That sounds like such a strong, definitive word. Like the sky may fall. Like if I don’t make the deadline I didn’t win. I trained to finish the marathon and was really determined. Wasn’t sure what happened. Like I’m swimming upstream against everyone else. Ah, but wait! Felt pressure to perform and to live up to expectations even though I knew I was going to do it. I was allowing all of the outside pressure force me into doubting what was on the inside. Because I knew I could do it. I didn’t have any doubt. Because I have spent my whole life being a finisher. Not because I felt I needed to but because I didn’t want to disappoint every one else who was counting on me.

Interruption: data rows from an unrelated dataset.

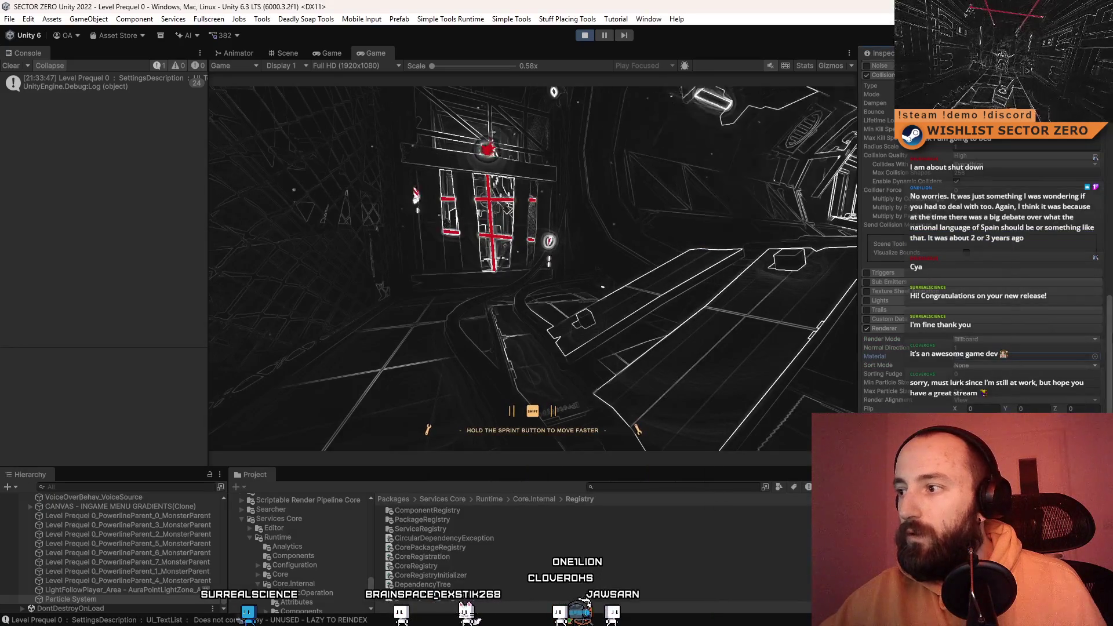
scroll(1009, 151, "up", 10)
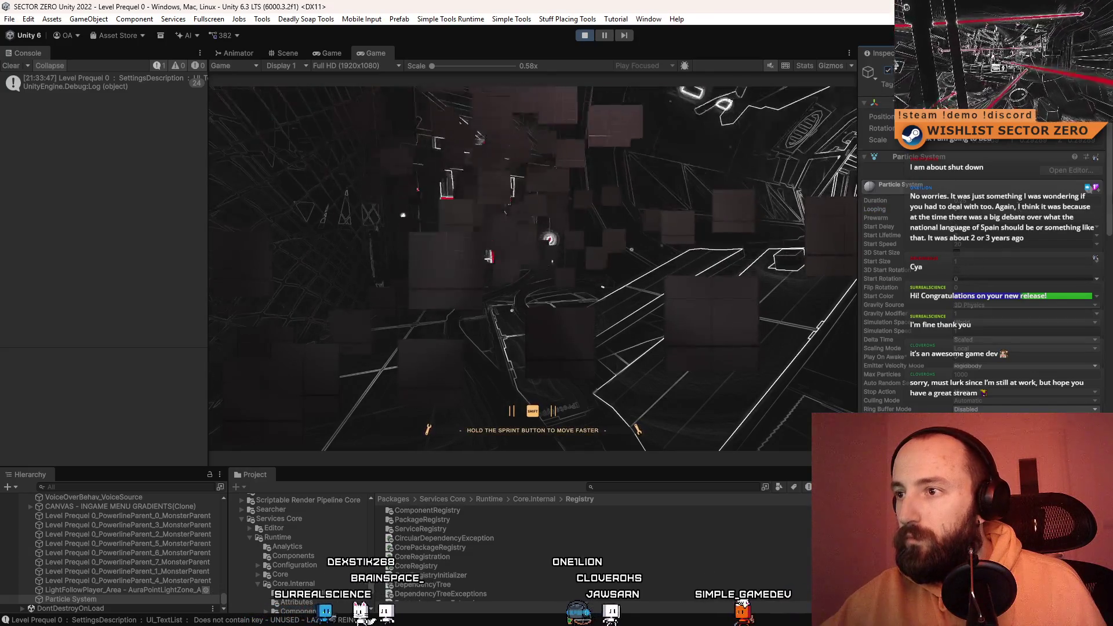
scroll(1102, 222, "down", 2)
scroll(1102, 232, "down", 10)
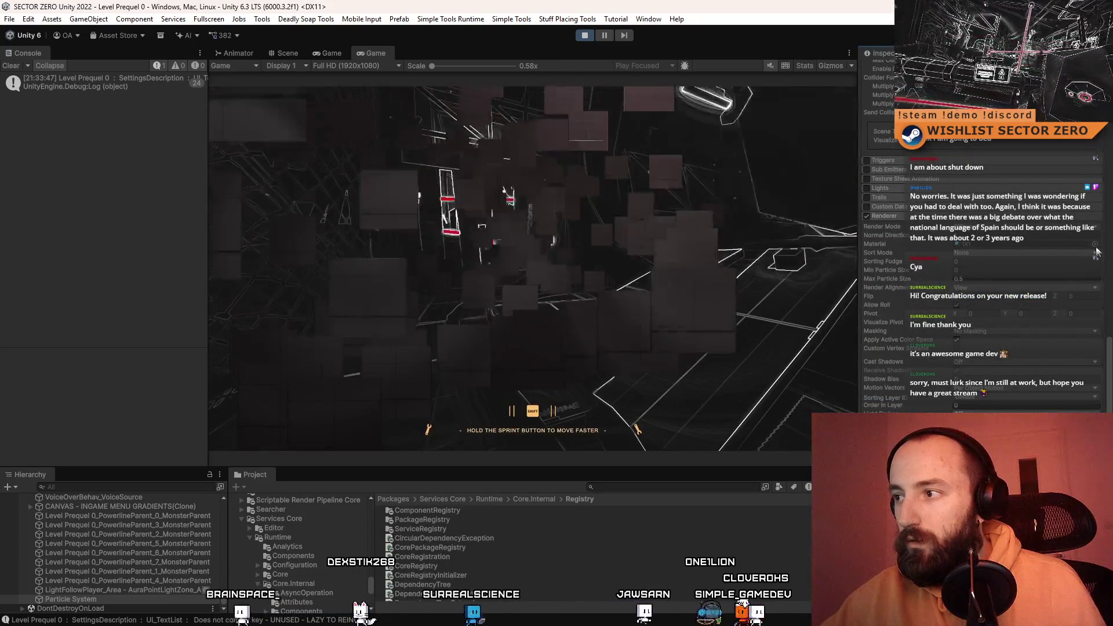
left_click(1095, 244)
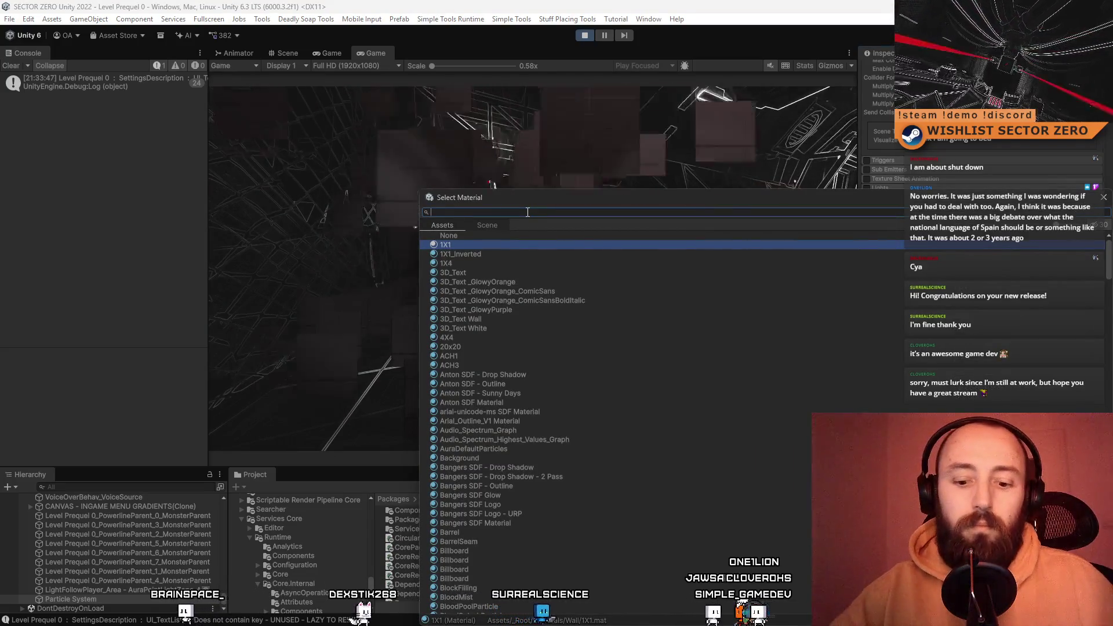
- Filter materials by 'particle' and preview each from BloodPoolParticle through RocketTrailParticle
type("particle")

But this is different. It doesn’t matter in what direction I’m swimming. That’s what makes life interesting. This feels like I did it completely for me. I felt the pressure because I didn’t want to let myself down. I’ve spent my whole life waiting to finally take the time to do it for me. I’m tired but in a different way than working sixteen hours. I’m tired in my body and definitely in my head. It’s not like the marathon tired. It’s like a content tired. That when it was too hard to think about what needed to be done the cheerleader in me came out and pushed me to do more. Not for someone else but for me.
I feel like I’ve done a tremendous amount of physical labor and then gone into a steam room and completely relaxed. All of the tension, stress and angst has left my body if only for a short period of time. I’ll take whatever I can get. Because I made the deadline I promised myself I would make and it feels pretty damn good.